• **Task requirements**
Whenever the string "اردبیل" appears in a line below, please copy the line out.

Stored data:
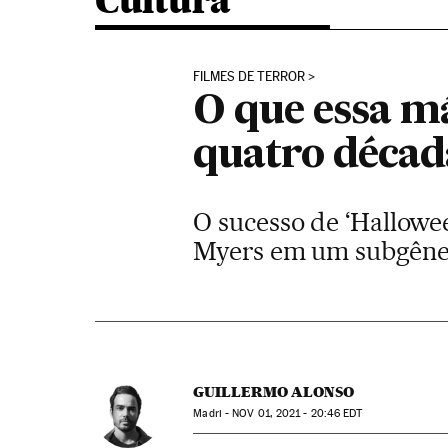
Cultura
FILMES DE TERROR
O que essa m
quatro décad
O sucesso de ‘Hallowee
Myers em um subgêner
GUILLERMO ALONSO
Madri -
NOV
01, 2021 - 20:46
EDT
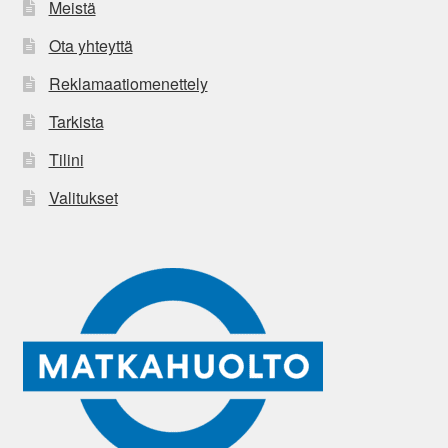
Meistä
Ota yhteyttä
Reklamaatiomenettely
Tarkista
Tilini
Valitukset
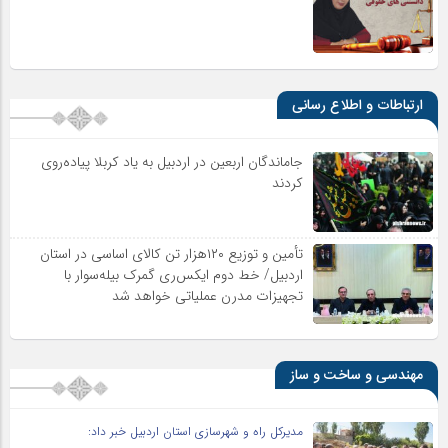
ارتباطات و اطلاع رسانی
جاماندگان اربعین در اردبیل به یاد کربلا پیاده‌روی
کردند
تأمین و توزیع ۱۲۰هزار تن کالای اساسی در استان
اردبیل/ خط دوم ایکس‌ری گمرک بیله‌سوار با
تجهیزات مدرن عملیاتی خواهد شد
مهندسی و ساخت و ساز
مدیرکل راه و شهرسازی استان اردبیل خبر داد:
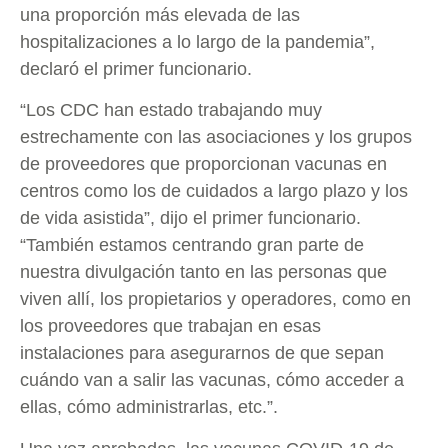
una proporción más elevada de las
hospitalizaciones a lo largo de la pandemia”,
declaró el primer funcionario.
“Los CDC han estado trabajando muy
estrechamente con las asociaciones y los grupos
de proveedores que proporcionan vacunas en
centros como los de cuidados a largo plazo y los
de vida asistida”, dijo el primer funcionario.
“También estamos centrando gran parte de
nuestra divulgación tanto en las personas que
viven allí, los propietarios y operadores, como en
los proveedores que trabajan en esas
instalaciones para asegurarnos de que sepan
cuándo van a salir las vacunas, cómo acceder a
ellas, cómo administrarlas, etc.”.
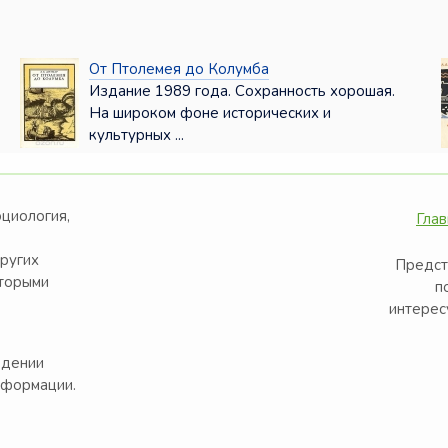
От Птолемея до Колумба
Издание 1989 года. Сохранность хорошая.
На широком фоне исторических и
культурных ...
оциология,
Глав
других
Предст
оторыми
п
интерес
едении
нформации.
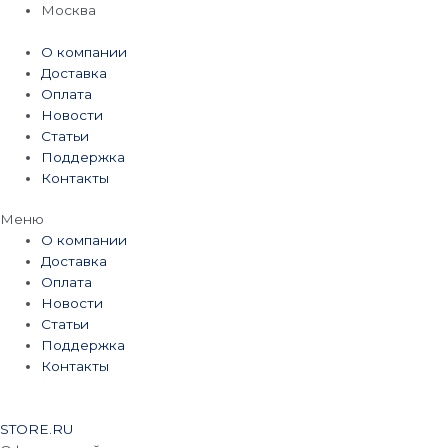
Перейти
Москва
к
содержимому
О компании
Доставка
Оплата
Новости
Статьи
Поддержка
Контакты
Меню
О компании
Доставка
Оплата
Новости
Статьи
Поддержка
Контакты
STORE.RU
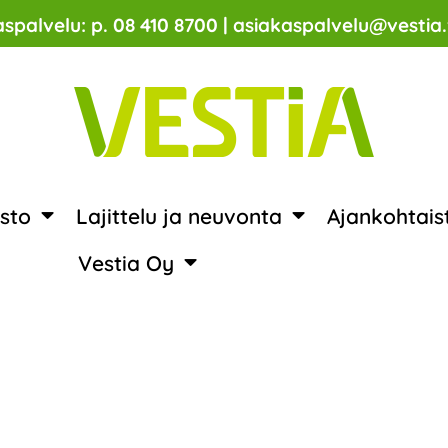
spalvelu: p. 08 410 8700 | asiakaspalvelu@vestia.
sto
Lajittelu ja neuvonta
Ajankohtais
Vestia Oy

• **Task answer**
جاماندگان اربعین در اردبیل به یاد کربلا پیاده‌روی
اردبیل/ خط دوم ایکس‌ری گمرک بیله‌سوار با
مدیرکل راه و شهرسازی استان اردبیل خبر داد:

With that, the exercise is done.